EIA said in its weekly report, citing shipping data provided by Bloomberg Finance, that the total capacity of these 40 LNG vessels is 151 Bcf.
Based on EIA’s previous natural gas weekly reports, this is a new record and the highest number of LNG cargoes this year.
During the week ending December 3, US LNG plants shipped 37 cargoes.
Cheniere’s Sabine Pass plant shipped ten LNG cargoes, and the company’s Corpus Christi facility sent six shipments during the week ending December 10, according to the report.
Moreover, Venture Global LNG’s Plaquemines terminal sent eight shipments, and the Freeport LNG terminal and Sempra Infrastructure’s Cameron LNG terminal each shipped five cargoes.

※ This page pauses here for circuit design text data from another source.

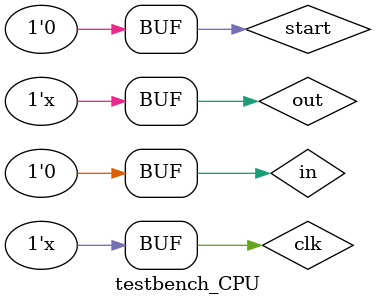
<source format=v>
module testbench_CPU ();
//parameter databus_width = 16;
//
//reg [databus_width-1 : 0] data_in;
//reg load, increase;
//reg clock, n_reset;
//wire [databus_width-1 : 0] data_out;
//
//program_counter u0 (data_in, load, increase, clock, n_reset, data_out);
//
//always #3 clock = ~clock;
//
//initial
//	begin
//	clock = 0;
//	data_in = 0;
//	load = 0;
//	increase = 0;
//	n_reset = 0;
//	
//	#1
//	n_reset = 1;
//	
//	#1 
//	load = 1;
//	
//	#1
//	data_in = 23;
//	
//	#3
//	load = 0;
//	increase = 1;
//	
//	#10
//	n_reset = 0;
//
//	#10
//	$stop;
//	end

reg in, clk;
reg out;
reg start;

always @(clk)
begin
start = 0;
end

always @(start)
begin
if (in == 1)
out =0;
end

always #3 clk = ~clk;

initial
begin
clk = 0;
in = 0;

#1
in = 1;

#10 
in = 0;
end

endmodule
</source>
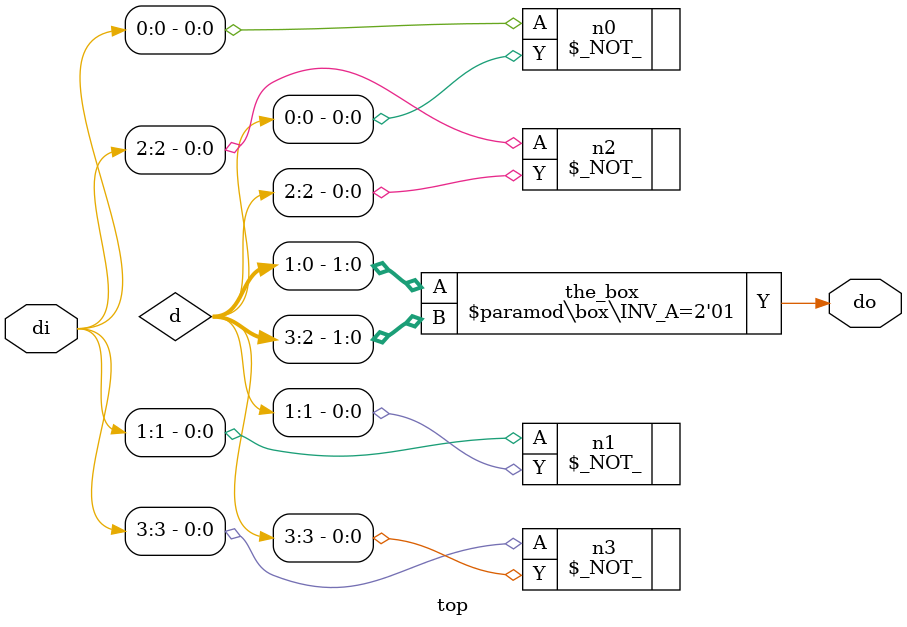
<source format=v>


(* blackbox *)
module box(
    (* invertible_pin="INV_A" *)
    input  wire [1:0] A,
    input  wire [1:0] B,

    output wire Y
);

    parameter [1:0] INV_A = 2'b00;

endmodule


module top(
    input  wire [3:0] di,
    output wire       do
);

    wire [3:0] d;

    \$_NOT_ n0 (.A(di[0]), .Y(d[0]));
    \$_NOT_ n1 (.A(di[1]), .Y(d[1]));
    \$_NOT_ n2 (.A(di[2]), .Y(d[2]));
    \$_NOT_ n3 (.A(di[3]), .Y(d[3]));

    box #(.INV_A(2'b01)) the_box (
        .A ({d[1], d[0]}),
        .B ({d[3], d[2]}),

        .Y (do)
    );

endmodule

</source>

Venture Global’s Calcasieu Pass facility shipped three cargoes, while the Cove Point facility sent two cargoes and the Elba Island facility sent one cargo during the week under review.
Henry Hub down
EIA reported that the Henry Hub spot price fell 26 cents from $4.87 per million British thermal units (MMBtu) last Wednesday to $4.61/MMBtu this Wednesday.
According to the agency, the price of the January 2026 NYMEX contract decreased 40 cents, from $4.995/MMBtu last Wednesday to $4.595/MMBtu this Wednesday.
EIA said the price of the 12-month strip averaging January 2026 through December 2026 futures contracts declined 23 cents to $4.072/MMBtu.
TTF averaged $9.24/MMBtu
The agency said that international natural gas futures decreased this report week.
Bloomberg Finance reported that average front-month futures prices for LNG cargoes in East Asia decreased 18 cents to a weekly average of $10.85/MMBtu.
Natural gas futures for delivery at the Title Transfer Facility (TTF) in the Netherlands decreased 41 cents to a weekly average of $9.24/MMBtu.
In the same week last year (week ending December 11, 2024), the prices were $15.04/MMBtu in East Asia and $14.11/MMBtu at TTF, EIA said.